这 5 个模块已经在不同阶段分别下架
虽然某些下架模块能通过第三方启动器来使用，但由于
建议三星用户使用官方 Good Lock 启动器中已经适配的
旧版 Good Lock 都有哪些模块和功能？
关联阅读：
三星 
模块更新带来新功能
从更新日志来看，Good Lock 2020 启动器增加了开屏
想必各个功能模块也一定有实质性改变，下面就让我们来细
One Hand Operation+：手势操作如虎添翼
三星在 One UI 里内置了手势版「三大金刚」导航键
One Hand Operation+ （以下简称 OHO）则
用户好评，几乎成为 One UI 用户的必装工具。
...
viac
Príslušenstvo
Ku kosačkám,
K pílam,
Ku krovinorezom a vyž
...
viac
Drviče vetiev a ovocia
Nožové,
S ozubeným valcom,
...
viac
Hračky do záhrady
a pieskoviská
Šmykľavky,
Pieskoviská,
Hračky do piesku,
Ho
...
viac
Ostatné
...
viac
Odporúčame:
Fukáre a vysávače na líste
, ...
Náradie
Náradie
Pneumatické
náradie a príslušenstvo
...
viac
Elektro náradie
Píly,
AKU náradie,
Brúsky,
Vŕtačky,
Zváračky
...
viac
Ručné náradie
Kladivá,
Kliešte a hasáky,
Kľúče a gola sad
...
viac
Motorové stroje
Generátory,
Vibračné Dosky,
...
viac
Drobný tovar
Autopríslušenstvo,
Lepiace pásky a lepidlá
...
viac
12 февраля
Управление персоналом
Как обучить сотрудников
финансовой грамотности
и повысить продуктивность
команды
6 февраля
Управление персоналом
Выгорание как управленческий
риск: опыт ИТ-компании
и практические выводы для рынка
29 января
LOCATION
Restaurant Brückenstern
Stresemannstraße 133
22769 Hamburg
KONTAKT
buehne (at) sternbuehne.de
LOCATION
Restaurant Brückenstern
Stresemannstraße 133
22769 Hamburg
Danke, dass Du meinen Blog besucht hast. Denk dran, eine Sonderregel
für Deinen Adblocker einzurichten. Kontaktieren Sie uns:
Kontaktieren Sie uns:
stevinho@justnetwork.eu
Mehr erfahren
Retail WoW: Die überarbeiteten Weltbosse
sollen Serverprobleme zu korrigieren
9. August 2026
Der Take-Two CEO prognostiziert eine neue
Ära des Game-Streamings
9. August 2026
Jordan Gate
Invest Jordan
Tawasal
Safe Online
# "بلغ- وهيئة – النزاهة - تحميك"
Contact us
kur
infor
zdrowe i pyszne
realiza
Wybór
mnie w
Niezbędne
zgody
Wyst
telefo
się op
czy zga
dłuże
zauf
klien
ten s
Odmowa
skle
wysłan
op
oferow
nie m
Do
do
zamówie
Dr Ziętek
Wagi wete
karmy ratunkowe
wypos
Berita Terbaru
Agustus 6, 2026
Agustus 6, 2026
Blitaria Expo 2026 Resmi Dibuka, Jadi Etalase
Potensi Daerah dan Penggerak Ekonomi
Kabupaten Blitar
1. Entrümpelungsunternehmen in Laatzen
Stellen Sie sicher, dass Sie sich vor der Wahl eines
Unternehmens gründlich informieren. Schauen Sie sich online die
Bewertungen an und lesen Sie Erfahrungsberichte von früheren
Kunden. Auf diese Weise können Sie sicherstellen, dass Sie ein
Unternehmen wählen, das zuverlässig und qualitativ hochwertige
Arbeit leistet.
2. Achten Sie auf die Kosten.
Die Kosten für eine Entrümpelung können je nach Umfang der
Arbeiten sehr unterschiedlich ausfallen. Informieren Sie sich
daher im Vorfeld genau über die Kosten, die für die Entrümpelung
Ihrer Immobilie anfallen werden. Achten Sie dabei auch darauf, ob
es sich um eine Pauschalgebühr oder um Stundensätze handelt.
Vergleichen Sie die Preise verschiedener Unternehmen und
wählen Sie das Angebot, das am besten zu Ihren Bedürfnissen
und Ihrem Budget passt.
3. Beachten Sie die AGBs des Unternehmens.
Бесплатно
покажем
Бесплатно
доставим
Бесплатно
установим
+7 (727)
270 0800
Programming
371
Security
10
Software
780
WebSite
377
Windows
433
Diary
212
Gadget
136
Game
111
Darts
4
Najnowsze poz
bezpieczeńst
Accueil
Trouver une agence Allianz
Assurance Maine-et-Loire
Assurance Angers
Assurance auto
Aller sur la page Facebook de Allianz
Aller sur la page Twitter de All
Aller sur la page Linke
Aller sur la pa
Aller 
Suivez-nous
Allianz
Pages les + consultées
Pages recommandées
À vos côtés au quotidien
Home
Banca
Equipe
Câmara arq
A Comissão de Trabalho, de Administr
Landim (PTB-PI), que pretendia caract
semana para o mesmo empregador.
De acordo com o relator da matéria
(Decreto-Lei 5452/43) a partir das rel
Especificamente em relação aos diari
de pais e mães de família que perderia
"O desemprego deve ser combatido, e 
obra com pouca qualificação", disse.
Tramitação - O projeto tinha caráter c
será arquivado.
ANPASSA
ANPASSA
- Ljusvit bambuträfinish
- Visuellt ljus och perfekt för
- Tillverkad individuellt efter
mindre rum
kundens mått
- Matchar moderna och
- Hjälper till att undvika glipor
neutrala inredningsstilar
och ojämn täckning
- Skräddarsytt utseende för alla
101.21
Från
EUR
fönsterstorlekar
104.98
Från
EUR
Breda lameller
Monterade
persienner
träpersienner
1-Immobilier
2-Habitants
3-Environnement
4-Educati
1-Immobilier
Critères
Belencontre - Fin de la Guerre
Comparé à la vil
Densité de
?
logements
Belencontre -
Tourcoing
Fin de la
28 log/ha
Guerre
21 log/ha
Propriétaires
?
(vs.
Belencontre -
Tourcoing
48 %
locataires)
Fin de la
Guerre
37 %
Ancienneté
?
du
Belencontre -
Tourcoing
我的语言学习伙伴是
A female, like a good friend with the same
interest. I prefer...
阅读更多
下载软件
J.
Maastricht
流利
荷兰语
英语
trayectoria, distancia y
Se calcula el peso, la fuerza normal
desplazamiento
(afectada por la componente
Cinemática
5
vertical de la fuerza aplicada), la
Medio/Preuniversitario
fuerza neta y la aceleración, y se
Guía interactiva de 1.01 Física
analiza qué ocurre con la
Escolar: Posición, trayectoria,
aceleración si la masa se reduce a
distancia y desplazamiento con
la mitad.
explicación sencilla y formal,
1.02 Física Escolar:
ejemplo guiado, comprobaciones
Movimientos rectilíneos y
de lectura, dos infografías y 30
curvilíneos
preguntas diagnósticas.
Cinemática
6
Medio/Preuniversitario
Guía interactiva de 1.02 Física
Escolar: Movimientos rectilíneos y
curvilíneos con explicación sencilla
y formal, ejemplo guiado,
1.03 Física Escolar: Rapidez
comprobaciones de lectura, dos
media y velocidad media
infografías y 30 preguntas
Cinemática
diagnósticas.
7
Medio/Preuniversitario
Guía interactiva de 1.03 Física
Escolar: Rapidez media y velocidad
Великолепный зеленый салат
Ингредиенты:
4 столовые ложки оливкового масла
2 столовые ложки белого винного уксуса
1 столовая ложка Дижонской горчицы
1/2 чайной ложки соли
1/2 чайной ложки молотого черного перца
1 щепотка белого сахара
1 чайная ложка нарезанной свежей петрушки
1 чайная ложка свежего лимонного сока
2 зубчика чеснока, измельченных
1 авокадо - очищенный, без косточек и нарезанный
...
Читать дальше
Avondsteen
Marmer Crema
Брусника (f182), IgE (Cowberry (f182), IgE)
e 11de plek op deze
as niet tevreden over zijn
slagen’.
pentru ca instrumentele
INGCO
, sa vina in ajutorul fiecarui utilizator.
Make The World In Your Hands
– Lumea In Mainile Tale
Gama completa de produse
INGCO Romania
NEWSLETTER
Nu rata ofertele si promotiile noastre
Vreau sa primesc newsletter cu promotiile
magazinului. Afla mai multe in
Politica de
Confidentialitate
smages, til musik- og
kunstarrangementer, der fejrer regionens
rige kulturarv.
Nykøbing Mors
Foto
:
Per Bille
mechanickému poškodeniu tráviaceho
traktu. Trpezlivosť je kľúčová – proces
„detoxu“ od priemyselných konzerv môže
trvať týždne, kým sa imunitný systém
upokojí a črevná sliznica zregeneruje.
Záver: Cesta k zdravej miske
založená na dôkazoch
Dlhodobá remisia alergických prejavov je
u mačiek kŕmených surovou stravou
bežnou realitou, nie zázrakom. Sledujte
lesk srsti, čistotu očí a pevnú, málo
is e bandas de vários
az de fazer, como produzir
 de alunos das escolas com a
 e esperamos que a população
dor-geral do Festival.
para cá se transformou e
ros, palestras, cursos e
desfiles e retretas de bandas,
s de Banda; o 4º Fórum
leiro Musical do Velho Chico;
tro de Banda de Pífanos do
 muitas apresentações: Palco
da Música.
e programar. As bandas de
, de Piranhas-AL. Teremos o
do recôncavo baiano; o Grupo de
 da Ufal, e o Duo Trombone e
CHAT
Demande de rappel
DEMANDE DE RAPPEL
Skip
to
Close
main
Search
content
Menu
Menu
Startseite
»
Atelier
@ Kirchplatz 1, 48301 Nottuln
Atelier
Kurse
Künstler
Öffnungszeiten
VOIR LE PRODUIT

# # # # # # #

**EXERCISE DIRECTIONS**: How many lines in the rows above contain the word "Física"? Reply with the number alone.

**RESULT FOR THIS EXERCISE**: 5